Vorliegender Text
◇ ◇ ◇ ◇

Noch kann man im Keller der Unibibliothek zu den Gebetszeiten muslimische Studierende antreffen, die sich zu ihren Gebeten zurückgezogen haben (siehe philtrat nr. 83). Das soll sich bald ändern. Die Universitätsverwaltung teilte Anfang Dezember mit, dass der Platz bis Ende Januar geräumt werden müsse.
»Angesichts der Raumnot an unserer Hochschule brauchen wir den Platz, um zusätzliche Lagerkapazitäten zu schaffen«, sagt Unisprecher Patrick Honecker. Die Studierenden seien nur geduldet gewesen: »Eine vertragliche Grundlage gab es nicht.« Denn die Uni Köln stellt für religiöse Gruppen grundsätzlich keine festen Räume bereit. Sie steht aber in Kontakt mit der Islamischen Hochschulvereinigung Köln (IHV). »Wir haben Hilfe bei der Suche nach einem neuen Raum angeboten«, sagt Honecker. Ein solcher Raum wäre wohl nicht direkt an der Uni, für die Miete müsste die IHV selbst aufkommen.
Seit zehn Jahre nutzen viele muslimische Studierende, von der Verwaltung geduldet, zwei Ecken unter der Treppe zum Bibliothekskeller, eine die Frauen, eine die Männer. Dort lagern sie einen Karton mit Gebetsteppichen und ein Exemplar des Korans. Einige von ihnen haben im vergangenen Jahr erfolglos Unterschriften gesammelt, um einen Raum zur Verfügung gestellt zu bekommen. Ende Oktober veröffentlichte der Kölner Stadt-Anzeiger dann einen Artikel über die Gebetsecke der Kölner Studierenden. Darin betont Honecker, dass die Universität dem Laizismus verpflichtet ist und für MuslimInnen keine Ausnahmen macht. Einige muslimische Studierende vermuten nun, dass die Uni sie wegen dieses Artikels aus dem Bibliothekskeller vertreiben wolle.

◇ ◇ ◇ ◇

Gespeicherte Dateneinträge
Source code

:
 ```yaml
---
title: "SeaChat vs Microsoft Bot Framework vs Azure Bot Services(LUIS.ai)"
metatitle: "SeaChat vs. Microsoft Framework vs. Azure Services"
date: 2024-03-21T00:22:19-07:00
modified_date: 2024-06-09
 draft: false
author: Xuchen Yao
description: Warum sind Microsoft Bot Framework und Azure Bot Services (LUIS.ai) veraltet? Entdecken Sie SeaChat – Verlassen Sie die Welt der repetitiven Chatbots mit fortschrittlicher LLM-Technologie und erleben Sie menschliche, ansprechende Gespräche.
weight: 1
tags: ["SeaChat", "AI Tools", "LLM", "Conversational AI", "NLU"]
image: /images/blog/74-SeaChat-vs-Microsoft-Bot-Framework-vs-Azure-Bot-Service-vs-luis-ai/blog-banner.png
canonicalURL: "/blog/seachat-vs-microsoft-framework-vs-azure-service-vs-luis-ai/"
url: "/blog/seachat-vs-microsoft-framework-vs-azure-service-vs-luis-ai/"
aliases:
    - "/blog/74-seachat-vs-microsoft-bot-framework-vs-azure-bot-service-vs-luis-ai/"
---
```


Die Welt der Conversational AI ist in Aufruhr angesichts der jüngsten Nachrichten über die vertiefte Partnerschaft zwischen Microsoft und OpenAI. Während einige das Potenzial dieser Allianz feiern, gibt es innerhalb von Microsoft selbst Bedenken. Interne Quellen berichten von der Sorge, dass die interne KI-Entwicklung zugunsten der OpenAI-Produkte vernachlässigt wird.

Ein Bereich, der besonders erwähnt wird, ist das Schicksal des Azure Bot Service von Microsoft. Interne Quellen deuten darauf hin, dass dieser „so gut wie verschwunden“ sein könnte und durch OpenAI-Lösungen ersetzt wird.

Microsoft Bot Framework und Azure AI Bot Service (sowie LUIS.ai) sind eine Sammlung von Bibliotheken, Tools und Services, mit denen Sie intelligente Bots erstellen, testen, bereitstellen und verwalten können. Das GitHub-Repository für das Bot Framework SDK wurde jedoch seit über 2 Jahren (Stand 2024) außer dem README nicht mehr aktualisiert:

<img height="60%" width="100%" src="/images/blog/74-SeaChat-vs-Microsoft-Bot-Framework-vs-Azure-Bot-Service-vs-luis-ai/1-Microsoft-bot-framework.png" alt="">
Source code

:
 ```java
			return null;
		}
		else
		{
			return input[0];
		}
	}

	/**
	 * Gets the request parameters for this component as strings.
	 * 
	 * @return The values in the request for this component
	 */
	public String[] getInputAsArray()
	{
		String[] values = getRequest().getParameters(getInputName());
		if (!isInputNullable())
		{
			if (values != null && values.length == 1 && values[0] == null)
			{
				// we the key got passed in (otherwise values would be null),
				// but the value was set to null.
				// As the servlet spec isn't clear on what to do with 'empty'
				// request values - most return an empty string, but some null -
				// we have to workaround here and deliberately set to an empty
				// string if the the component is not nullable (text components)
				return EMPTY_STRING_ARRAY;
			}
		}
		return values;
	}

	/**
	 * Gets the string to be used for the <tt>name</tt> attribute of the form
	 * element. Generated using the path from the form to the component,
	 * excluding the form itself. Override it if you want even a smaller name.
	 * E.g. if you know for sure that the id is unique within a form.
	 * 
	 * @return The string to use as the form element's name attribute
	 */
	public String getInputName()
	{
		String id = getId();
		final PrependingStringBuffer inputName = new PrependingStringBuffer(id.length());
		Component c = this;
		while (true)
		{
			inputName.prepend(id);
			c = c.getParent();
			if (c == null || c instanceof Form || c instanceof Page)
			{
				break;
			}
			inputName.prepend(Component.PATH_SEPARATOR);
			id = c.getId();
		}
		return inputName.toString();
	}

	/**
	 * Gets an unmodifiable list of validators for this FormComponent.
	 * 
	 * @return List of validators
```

◇ ◇ ◇ ◇

Aufgaben
1) Zitieren Sie aus dem Text über die Gebetsecke wortgetreu den Abschnitt, der mit den Worten "Noch kann man" beginnt und mit "geräumt werden müsse." endet.
2) Führen Sie den Text über die Gebetsecke im Keller der Unibibliothek im Anschluss an seinen letzten Satz fort.
Die Einträge sind eigenständiges Material und gehören nicht zum Text über die Gebetsecke.

Lösungen
1)
Noch kann man im Keller der Unibibliothek zu den Gebetszeiten muslimische Studierende antreffen, die sich zu ihren Gebeten zurückgezogen haben (siehe philtrat nr. 83). Das soll sich bald ändern. Die Universitätsverwaltung teilte Anfang Dezember mit, dass der Platz bis Ende Januar geräumt werden müsse.

2)
Viele praktizierende MuslimInnen beten fünfmal täglich. Elhakam Sukhni von der IHV sieht auf einige von ihnen Probleme zukommen. »Der Raum ist dann weg, aber die Pflicht bleibt«, sagt er. Er geht davon aus, dass viele muslimische Studierende künftig ihre Teppiche zum Gebet an anderen Orten an der Uni ausrollen werden. Denn sie werden nicht immer Zeit haben, zwischen ihren Vorlesungen zur Moschee in der Kyffhäuserstraße zu laufen. Sukhni befürchtet, durch Beten an belebten Stellen könnten sich andere Studierende gestört oder provoziert fühlen.
Von ihrem Wunsch nach einem Gebetsaum rückt die IHV nicht ab. Ein solcher müsste ihrer Vorstellung nach auch nicht allein MuslimInnen zur Verfügung stehen. »Einen 'Raum der Stille' finde ich eine gute Idee«, sagt Sukhni. An der Frankfurter Universität gibt es einen solchen Raum. Dort können neben muslimischen Studierenden auch andere Studierende beten oder sich vom Uni-Stress erholen. Es finden dort außerdem Veranstaltungen zur Förderung des interreligiösen Dialogs statt.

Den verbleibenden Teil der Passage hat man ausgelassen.